The one factor that’s somewhat controllable is immigration, the organization noted, suggesting that like Australia and Canada the United States could expand immigration with visas targeted “to places confronting chronic population stagnation or loss as a means of boosting economic dynamism and fiscal stability.”
There has been a push in the Midwest in particular to acknowledge regional population decline as relevant to the national immigration debate.
In a 2017 report, the Chicago Council on Global Affairs noted the “extreme native population loss” in Midwestern cities of people aged 35-44, a group entering their prime earning years. The 1.4 million person decline in that group between 2000 and 2015 represented a fall of 24%, eased at least somewhat by the arrival of 313,000 foreign-born residents of that age.
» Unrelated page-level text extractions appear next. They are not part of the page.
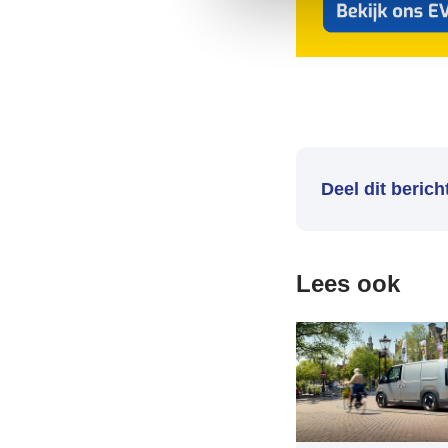
Deel dit berich
Lees ook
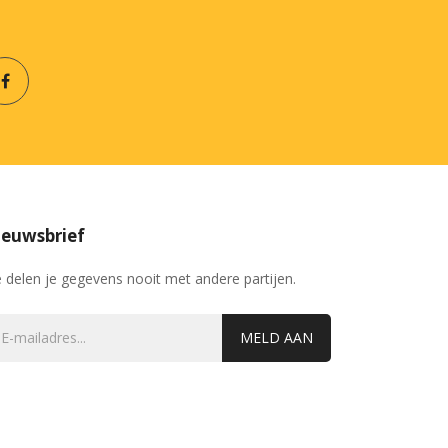
euwsbrief
 delen je gegevens nooit met andere partijen.
MELD AAN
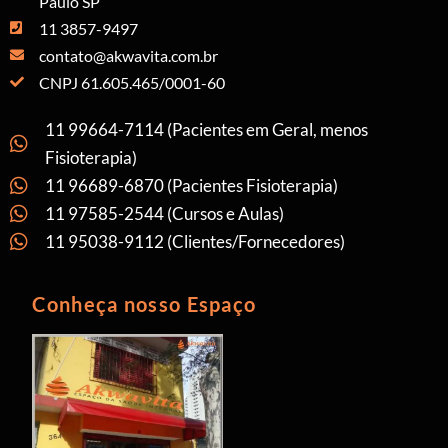
Paulo SP
11 3857-9497
contato@akwavita.com.br
CNPJ 61.605.465/0001-60
11 99664-7114 (Pacientes em Geral, menos
Fisioterapia)
11 96689-6870 (Pacientes Fisioterapia)
11 97585-2544 (Cursos e Aulas)
11 95038-9112 (Clientes/Fornecedores)
Conheça nosso Espaço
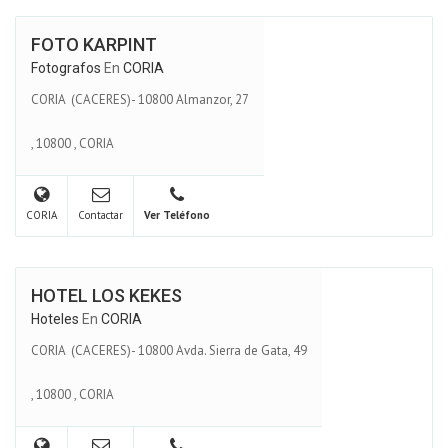
FOTO KARPINT
Fotografos
En
CORIA
CORIA (CACERES)- 10800 Almanzor, 27
,
10800
,
CORIA
CORIA
Contactar
Ver Teléfono
HOTEL LOS KEKES
Hoteles
En
CORIA
CORIA (CACERES)- 10800 Avda. Sierra de Gata, 49
,
10800
,
CORIA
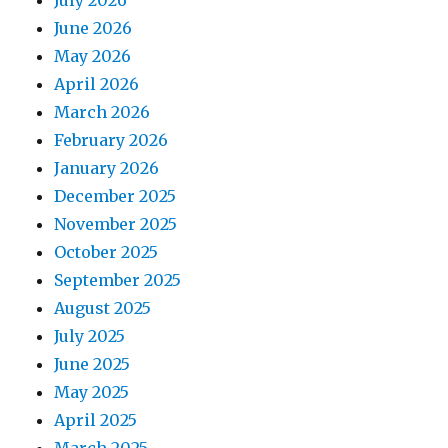
June 2026
May 2026
April 2026
March 2026
February 2026
January 2026
December 2025
November 2025
October 2025
September 2025
August 2025
July 2025
June 2025
May 2025
April 2025
March 2025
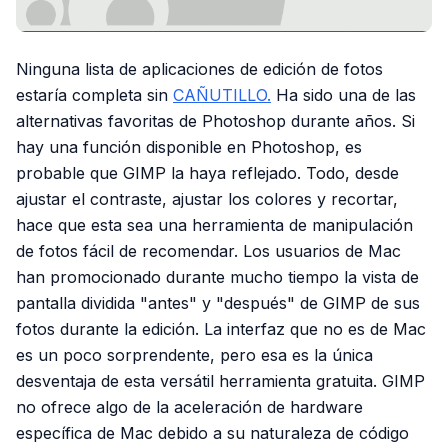
Ninguna lista de aplicaciones de edición de fotos
estaría completa sin
CAÑUTILLO.
Ha sido una de las
alternativas favoritas de Photoshop durante años. Si
hay una función disponible en Photoshop, es
probable que GIMP la haya reflejado. Todo, desde
ajustar el contraste, ajustar los colores y recortar,
hace que esta sea una herramienta de manipulación
de fotos fácil de recomendar. Los usuarios de Mac
han promocionado durante mucho tiempo la vista de
pantalla dividida "antes" y "después" de GIMP de sus
fotos durante la edición. La interfaz que no es de Mac
es un poco sorprendente, pero esa es la única
desventaja de esta versátil herramienta gratuita. GIMP
no ofrece algo de la aceleración de hardware
específica de Mac debido a su naturaleza de código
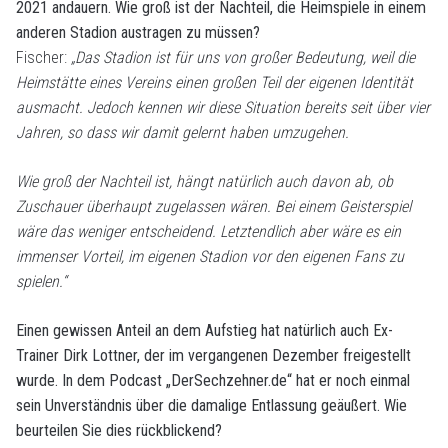
2021 andauern. Wie groß ist der Nachteil, die Heimspiele in einem
anderen Stadion austragen zu müssen?
Fischer:
„Das Stadion ist für uns von großer Bedeutung, weil die
Heimstätte eines Vereins einen großen Teil der eigenen Identität
ausmacht. Jedoch kennen wir diese Situation bereits seit über vier
Jahren, so dass wir damit gelernt haben umzugehen.
Wie groß der Nachteil ist, hängt natürlich auch davon ab, ob
Zuschauer überhaupt zugelassen wären. Bei einem Geisterspiel
wäre das weniger entscheidend. Letztendlich aber wäre es ein
immenser Vorteil, im eigenen Stadion vor den eigenen Fans zu
spielen.“
Einen gewissen Anteil an dem Aufstieg hat natürlich auch Ex-
Trainer Dirk Lottner, der im vergangenen Dezember freigestellt
wurde. In dem Podcast „DerSechzehner.de“ hat er noch einmal
sein Unverständnis über die damalige Entlassung geäußert. Wie
beurteilen Sie dies rückblickend?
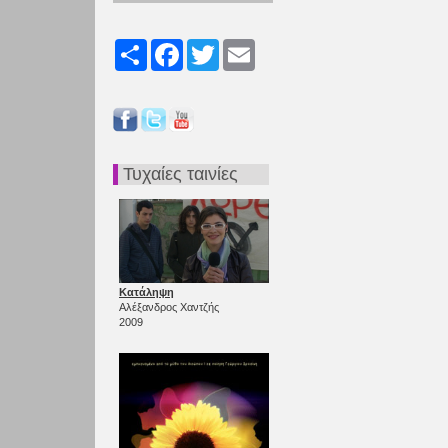
Share
Facebook
Twitter
Email
Τυχαίες ταινίες
Κατάληψη
Αλέξανδρος Χαντζής
2009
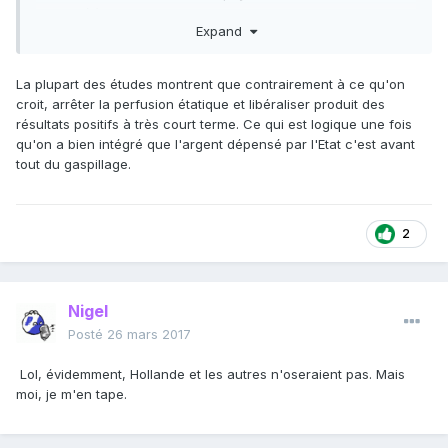
serait déjà un premier pas.
Expand
La plupart des études montrent que contrairement à ce qu'on
croit, arrêter la perfusion étatique et libéraliser produit des
résultats positifs à très court terme. Ce qui est logique une fois
qu'on a bien intégré que l'argent dépensé par l'Etat c'est avant
tout du gaspillage.
2
Nigel
Posté
26 mars 2017
Lol, évidemment, Hollande et les autres n'oseraient pas. Mais
moi, je m'en tape.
The 12-state region from the Dakotas to Missouri and Ohio, “is home to dozens of metropolitan areas that have come to be increasingly defined by immigration and rely on immigration as a source of population stability... The foreign-born now play a critical role in offsetting regional workforce gaps.”
In Chicago’s Pilsen neighborhood, the dynamic is on display. Initially the home of Czech and other eastern European immigrants whose churches still spire over local homes and shops, the area was in decline during the 1970s and 80s. The people who stayed were the Latino immigrants who have anchored a neighborhood revival.
Marcos Carbajal, 36, left a career with Northern Trust Bank to put his MBA from Northwestern University’s Kellogg School of Management to what he feels will be better use - building his dad’s Michoacan-style barbecue stand, Carnitas Uruapan, from a 45-year-old neighborhood staple into a recognizable citywide brand, and possibly beyond.
“The first generation struggles to move up and traditionally the second generation has better access to education, a better job... better positioning,” he said.
The family has kept the building on Chicago’s W. 18th Street occupied and on the tax rolls since the 1970s, and with 38 employees, a second location now open, and a third “in our sights,” Carbajal said their footprint and economic impact, is expanding. “The food has not changed, the recipe has not changed but we are getting better at telling our story.”